Светлый фон

 

8.1. Внутри электрички,2011

 

Поздно вечером в электричках – особенно в 1990-е – было по-настоящему опасно[1352]. Плата за проезд была небольшой, но все же слишком высокой для некоторых граждан. Когда в 1998 году цены на проезд поднялись, количество проданных билетов сразу упало на 60 %, а в долгосрочной перспективе – на 75–80 % [Бойко 2000а]. Это не обязательно означало, что число пассажиров сократилось в той же пропорции, поскольку ездить «зайцем» в электричке было делом привычным[1353]. При всем этом электрички ходили только в крупные сельские поселения; в подавляющее большинство мест можно было доехать только на пригородном автобусе, а они ходили нечасто, со скоростью километров 30 в час.

Внешние границы

Внешние границы

Электричка не просто вывозила людей за город – она также и привозила их в город, часто за покупками. В советское время была популярна загадка: «Что такое “длинное, зеленое, колбасой пахнет”? Электричка из Ленинграда»[1354]. Многочисленные вузы, в свою очередь, влекли иногородних студентов[1355]. Хотя Питер и потерял роль имперской столицы, он продолжал вбирать в себя все новых и новых жителей в качестве рабочей силы и захватывать территорию под жилье и инфраструктуру. Уже в 1940-е жилые дома строились на месте бывших деревень, как, например, Автово, и дачных поселков (Удельная). В 1960-е и 1970-е население росло не только в новых районах на окраинах, но и в пригородах, таких как Парголово (на севере) и Лигово (на юге). Такое положение вещей не могло оставаться незамеченным городской администрацией, и постепенно город взял под контроль районы, ранее находившиеся за его чертой[1356].

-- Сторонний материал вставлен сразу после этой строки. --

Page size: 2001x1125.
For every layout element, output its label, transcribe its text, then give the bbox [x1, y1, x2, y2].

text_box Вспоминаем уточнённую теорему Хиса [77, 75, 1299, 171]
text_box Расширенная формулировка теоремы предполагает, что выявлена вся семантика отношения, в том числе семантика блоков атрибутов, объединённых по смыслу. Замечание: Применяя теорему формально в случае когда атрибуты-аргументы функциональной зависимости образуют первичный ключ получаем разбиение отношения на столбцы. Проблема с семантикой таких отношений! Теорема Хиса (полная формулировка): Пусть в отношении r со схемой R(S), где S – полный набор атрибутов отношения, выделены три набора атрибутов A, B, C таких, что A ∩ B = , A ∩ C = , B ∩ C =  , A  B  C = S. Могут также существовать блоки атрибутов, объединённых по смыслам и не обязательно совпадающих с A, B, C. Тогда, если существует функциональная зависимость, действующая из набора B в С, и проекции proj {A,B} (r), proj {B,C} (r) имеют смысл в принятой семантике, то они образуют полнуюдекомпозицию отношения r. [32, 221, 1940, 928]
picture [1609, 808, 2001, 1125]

Территориальная экспансия Ленинграда и Санкт-Петербурга по-прежнему отставала от темпов роста населения. Даже в конце XX века город занимал менее одной пятой площади Москвы в пределах внешней кольцевой дороги и менее одной восьмой площади Парижа или Лондона, хотя по численности населения эти города были всего в два раза больше. Как отмечал в 2003 году один местный политик, площадь Санкт-Петербурга сопоставима с Саратовом, где проживает всего 850 000 человек. В качестве решения он предлагал создать «Большой Петербург» площадью 1100 кв. км, административно отделенный от окружающей его Ленинградской области [Томчин 2003: 27][1357].

Но это могло решить проблему лишь временно, учитывая давление на границах города. Несмотря на жесткий контроль за миграцией в советские времена, границы были прозрачными. На каком-то этапе городская жизнь внезапно заканчивалась. Высотные кварталы по краю города стояли рядом с деревянными домами или пустырями, переходящими в лес. Были и исторические районы, где городская ткань порой разрывалась так же внезапно. На бывшем Преображенском кладбище с памятником жертвам Кровавого воскресенья[1358] асфальтированные дорожки, настолько густо утыканные могилами, что между ними едва можно протиснуться, неожиданно приводят к открытому, пустому болоту, где из ядовито-зеленой тины торчат тростники и камыши – первозданный ландшафт дельты Невы[1359]. У малых городов есть реальные границы – городские стены или просто последний ряд домов, после которого начинается поле; в больших городах границы внутри районов порой не менее, если не более важны, чем линия, отделяющая сами города от внешнего мира[1360].